-- Available records follows --
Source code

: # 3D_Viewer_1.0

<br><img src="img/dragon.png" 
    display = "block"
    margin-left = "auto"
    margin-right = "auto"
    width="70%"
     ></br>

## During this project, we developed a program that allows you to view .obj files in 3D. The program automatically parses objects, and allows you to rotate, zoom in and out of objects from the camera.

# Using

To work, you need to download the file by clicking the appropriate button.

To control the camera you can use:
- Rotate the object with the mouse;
-- Available records concluded --
Task prompt
Count how many lines above carry the word "camera". Only the number is required.

Response area
2